Are you with the bandwagon?

It seems like every year, there’s an internet beef somewhere in the writing community. Having been involved in the business for 5 years as a published writer, then tack on another decade of having been involved in writer’s groups online and at face-to-face meetings, I have two pieces of advice for new authors to avoid getting sucked into the ugly side of this industry.

Look before you leap onto that bandwagon; a cautionary tale ~

There are always feuds, online and off. People won’t always agree. Then someone throws down the gauntlet and the other reacts to defend his or her position, and people jump in and start taking sides.

There is little to be gained by hopping on bandwagons. Here’s one example.

About two and half years ago, I had a balcony seat to the LendInk show when a group of authors banded together to shut down what they believed was a book pirating site called LendInk. They sent the owner of the LendInk site take-down notices to have their books removed from the site. Authors encouraged other authors to jump on board the bandwagon. They flexed their online superpowers to fuel a cause that turned out to be a cluster-fuck of a misunderstanding.

Feathers flew on Facebook groups. Author page statuses posted outrage, rightly so IF what they were accusing the site of being was true—a pirate site. When the feathers settled, the site under attack turned out to be an Amazon affiliate site.

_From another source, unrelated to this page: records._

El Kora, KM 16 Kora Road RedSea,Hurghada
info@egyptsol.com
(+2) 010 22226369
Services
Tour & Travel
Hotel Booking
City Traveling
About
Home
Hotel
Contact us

Being human, people make assumptions. People make mistakes. Some of the authors recognized their error in adding fuel to the fire. A few were humble enough to apologize to the site owner, but by then, the damage was done. The site could not recover, and all that effort to what end? A lending site that had great potential to help authors find readers and match reader interests to authors’ books is now defunct, while pirate sites are still out there, having a field day.

So, circle the bandwagon with caution. Research before reacting, and remember there are three sides to a story: this side, that side, and the truth. It’s important to champion a good and worthy cause. Absolutely! Just don’t make victims of an innocent party while doing it.

Respect each other

I was published 5 years ago in February of 2010, as a contracted writer with a royalty paying publisher, The Wild Rose Press. Then I became Indie-pubbed with the launch of my Island Moonlight Collection series in 2012. The things I’ve seen some writers do to other writers? Utter bullshit, from sock-puppetry, anonymous trolling to bullying. While writing isn’t a team sport, many of us strive for excellence, and hope for a little bit of success in this business. But if being happy for someone else’s achievements isn’t possible, then be indifferent (or whatever it takes) and move on.

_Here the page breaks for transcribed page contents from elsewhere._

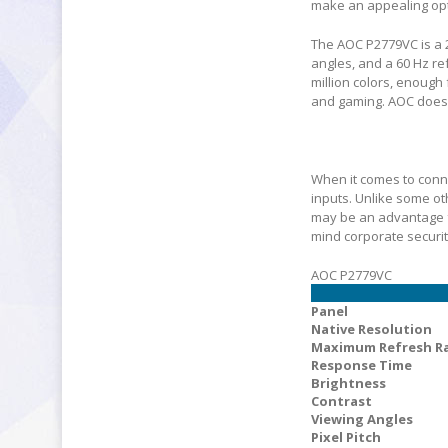
make an appealing opti
The AOC P2779VC is a 2
angles, and a 60 Hz ref
million colors, enough
and gaming. AOC does n
When it comes to conne
inputs. Unlike some ot
may be an advantage fo
mind corporate securi
AOC P2779VC
Panel
Native Resolution
Maximum Refresh R
Response Time
Brightness
Contrast
Viewing Angles
Pixel Pitch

That’s what it means to be professional. To be respectful. We may not like other authors’ books, style, voice or genre, but no one is forcing us to read or buy anyone else’s work. As a contracted and Indie author, I can tell you that the gates that opened writers up to the self-publishing pot-luck has fed some egos whose books would have been stuck in the slush pile, or pushing daisies in the basement of rejection hell, if not for the opportunity afforded to ALL of us, whether we come from a traditionally published background or choose to self-publish.

Publishing, authoring and marketing…it can be a tough and ugly business. Throw social media in the mix and ka-blam! You’re in the public eye where negative engagements thrive. People will provoke, don’t engage. Easy-peasy! Learn to recognize the mine-fields, the trolls and the Buzzkill Bettys, keep clear of them and you just might enjoy your stay.